Cohen’s reasoning remained characteristically rigorous:
If this argument holds, Bitcoin and gold can serve as hedges against global currency devaluation and systemic risk. Compared to gold, Bitcoin offers distinct advantages: portability—it can be transferred instantly across the globe, while gold is bulky and costly to transport. Authenticity can be verified instantly via blockchain. Bitcoin can be securely stored in a wallet, while gold requires insurance and incurs high storage costs. And there’s scarcity: Bitcoin’s supply is fixed, whereas gold’s supply remains uncertain due to technological advances.
This move made GameStop the 14th-largest corporate holder of Bitcoin.

The company funded the Bitcoin purchase through convertible bonds rather than core capital, maintaining a robust cash reserve of over $4 billion. This reflected a diversified, cautious strategy—not an all-in gamble, but a secondary position alongside the core business.

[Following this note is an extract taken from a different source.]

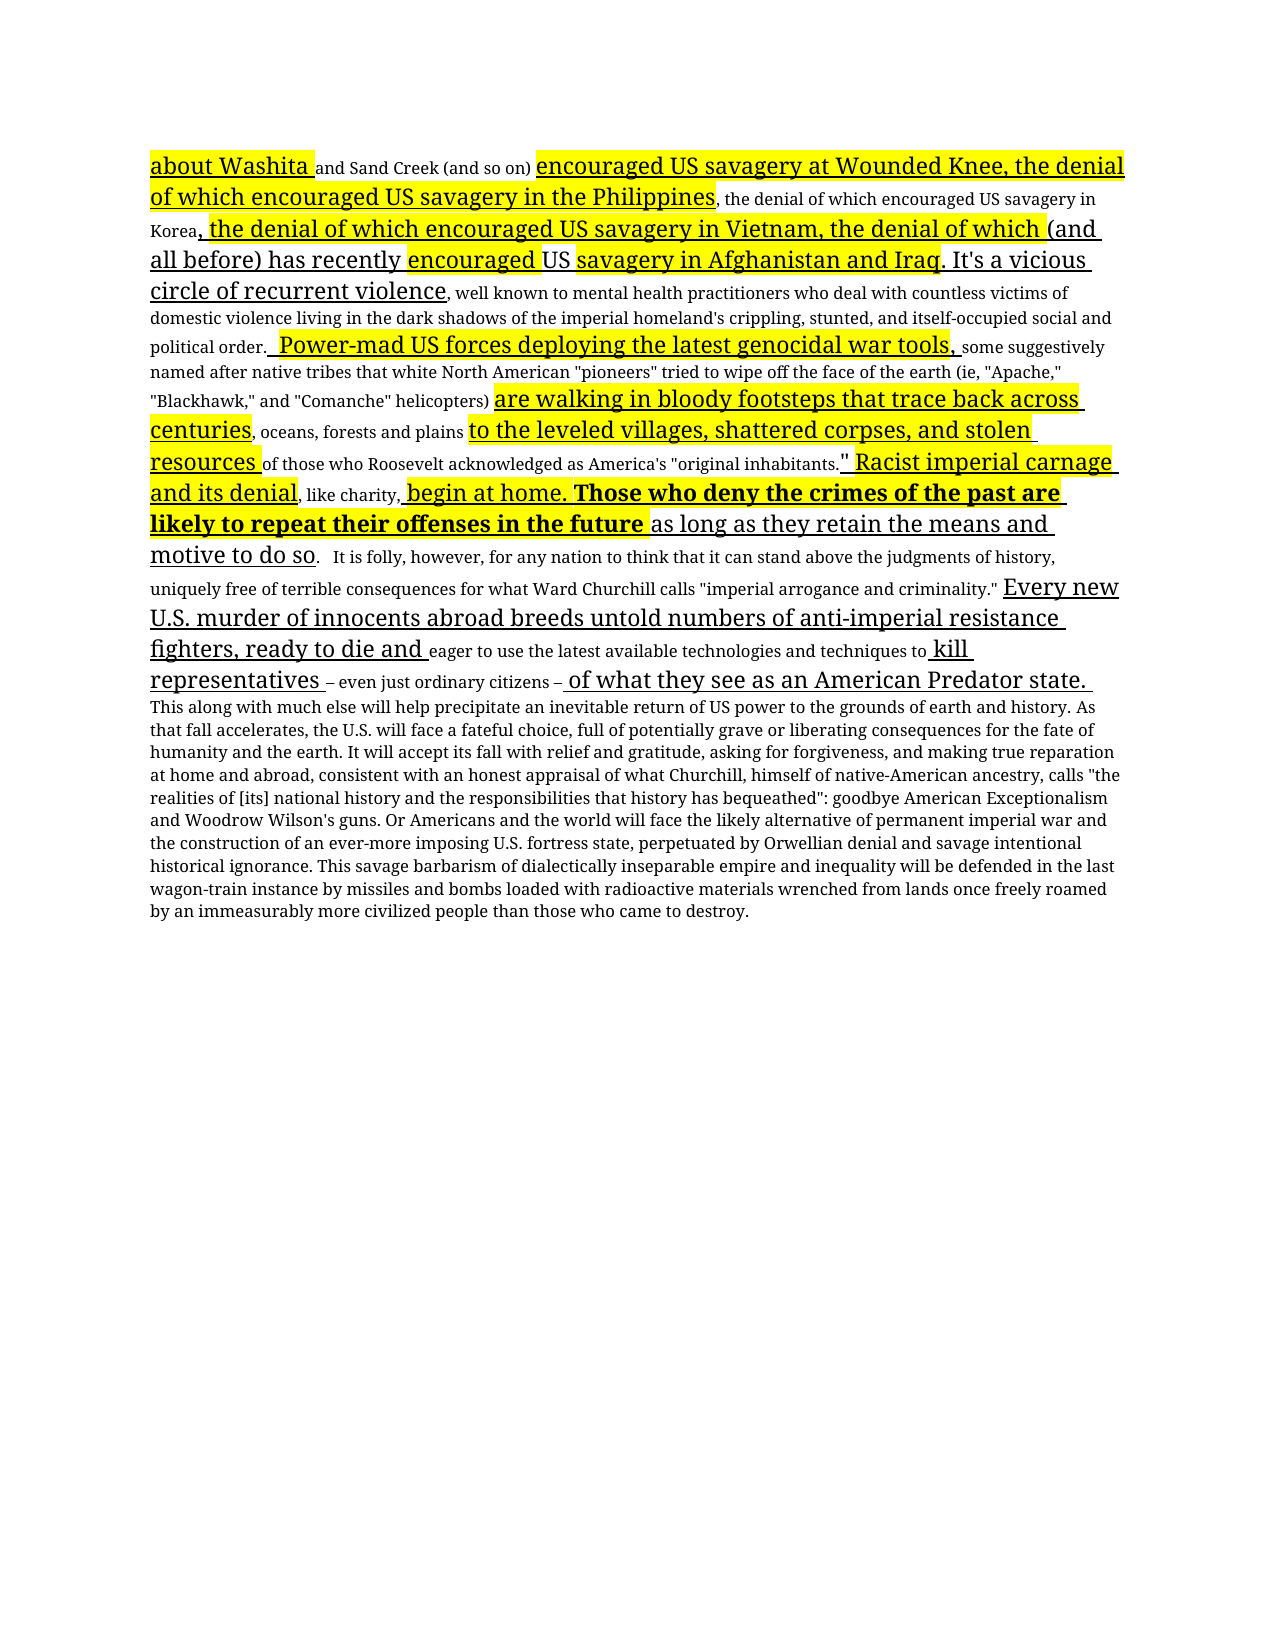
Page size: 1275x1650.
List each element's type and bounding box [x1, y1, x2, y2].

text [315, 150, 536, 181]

“GameStop follows the GameStop strategy. We don’t follow anyone else’s.”
After the news broke, GameStop’s stock dipped—yet Cohen seemed unfazed.
On June 25, GameStop raised an additional $450 million by exercising its over-allotment option, bringing the total convertible bond issuance to $2.7 billion.
The over-allotment option is a clause in offering agreements allowing underwriters to issue up to 15% more securities than originally planned if demand is strong. Exercising this option enables a company to raise more capital and helps stabilize the stock price post-issuance. In GameStop’s case, it meant issuing more convertible bonds to increase total proceeds.
The funds will be used for “general corporate purposes and investments consistent with GameStop’s investment policy,” explicitly including Bitcoin purchases as a reserve asset.
Cohen commands an army of “apes.” The most unusual part of Cohen’s GameStop story is the millions of retail investors who refuse to sell.
They call themselves “apes,” and they behave unlike typical investors. They don’t trade based on earnings reports or analyst ratings. They hold because they believe in Cohen’s vision and want to see what happens next.
This is “patient capital”—rarely seen in public markets. Cohen can focus on long-term strategy without fear of quarterly volatility, because his core investor base won’t easily abandon ship.